Other programmers, though, were slow to learn the lessons of KDE 4.0. At the time, Linux’s popularity was still new, and many programmers were not used to criticisms from end users. Not long before, programmers and users had been close to synonymous. Consequently, many responded to criticism with sarcasm and suggested that the complainers should code the changes they demanded for themselves.
This is the problem in a nutshell: basic lack of professionalism and failure to follow design best practices. Innovation is all well and good, but without communicating with the user community and asking what they want or need, working behind closed doors, then presenting their innovative new DE as if casting pearls before swine isn't going to work. Any professional programmer knows this: you work with steering committees composed of representative end-users during the design process, then you work with alpha/beta testers during the implementation phase, and finally QA testers prior to rollout. If your product doesn't satisfy the needs of users it won't be well-received by them. Change only for the sake of change is not the way to do it, it has to be change that serves a real purpose, and you absolutely have to involve the users in the design process to ensure that your proposed changes do that. The only exceptions would be if building something according to management's specifications and orders (and if they don't involve their users they're poor managers and that's not a good place to work.)
The article laments that the desktop UI is pretty much the same as that of Windows 95 or earlier MacOS, but people have been used to using those interfaces since summer of 1995 and in the case of Macs even longer. The thing is, these UIs were very well designed indeed, and that's why they've stood the test of time. Changing everything around just to be "innovative" rather than to make using the computer easier, requiring everyone to relearn how to use their computers which takes time away from getting work done, is no good. That's what happened with Unity and Windows 8, which were designed for touchscreen monitors at a time when almost nobody owned one, with mousability being almost an afterthought. They disrupted peoples' workflow and tried to make them learn a new UI all over again, one that was harder to use with a standard mouse and keyboard. People revolted by, in Ubuntu, either switching DEs or even distros, and in Win8 by installing a third-party app that gave them their Start menu back and made the OS usable. In both cases the UIs were reverted in later versions back to what people wanted, due to popular demand.
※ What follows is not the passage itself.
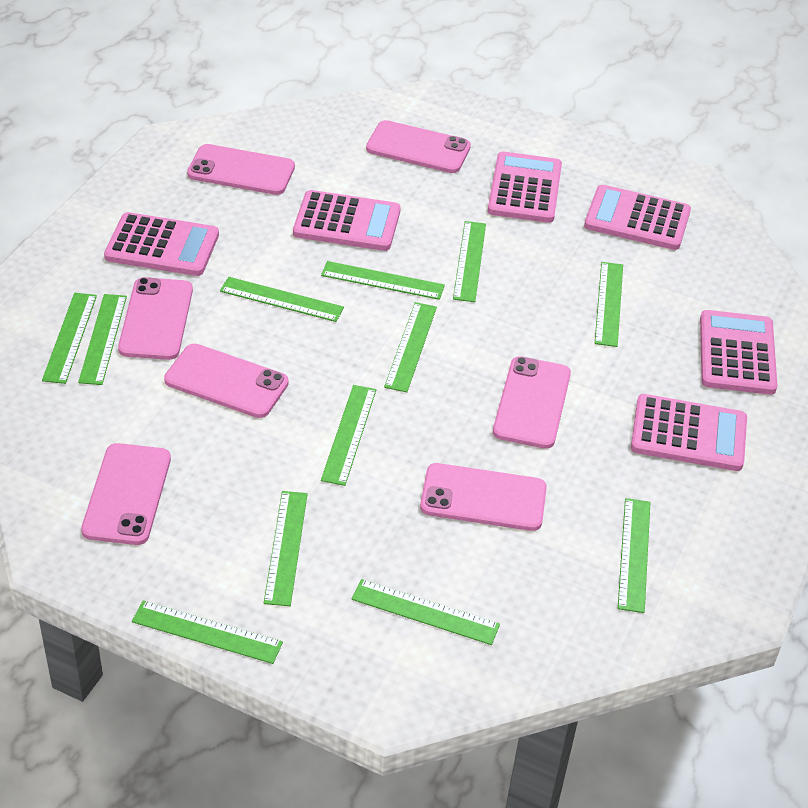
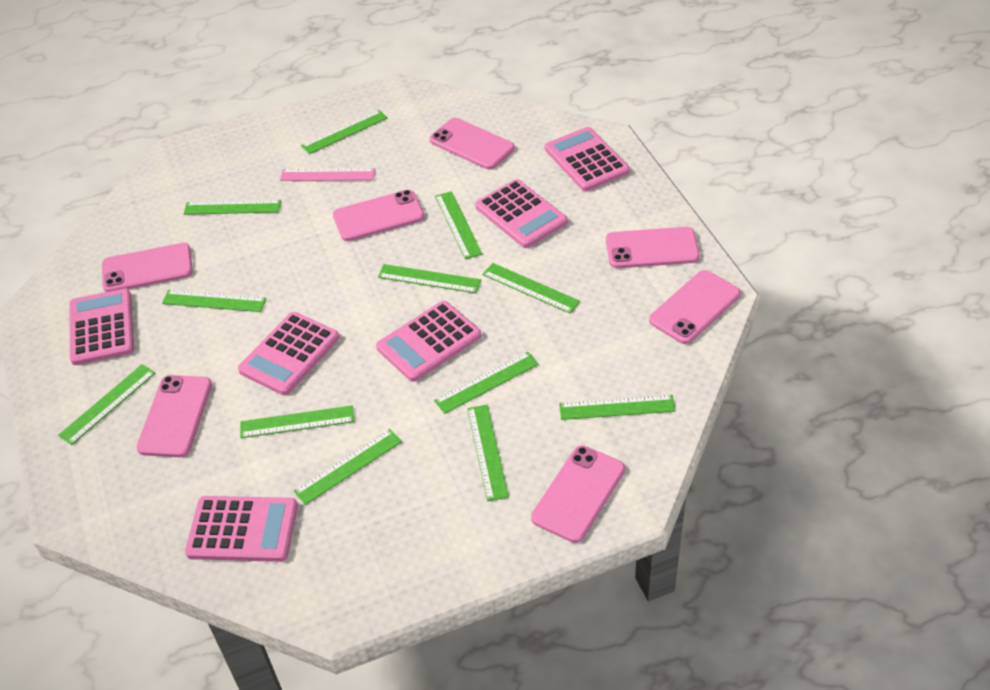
pink ruler: none = 0 -> [280,168,375,181] = 1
DE devs should ask themselves some serious questions when thinking about designing a new DE: Is it easier to use than the current DE, with current hardware? Does it still let people do what they need or want to do? Does it help or hinder people to get work done on their computers? Is it helpful or does it just get in the way? Is their an actual "business" need for these changes? Then they should create a proof-of-concept of some sort, even if it's just mocked-up screen captures, and show them to the user community and ask for feedback (a RFC), and listen to what people say. They should do these things before writing a single line of code.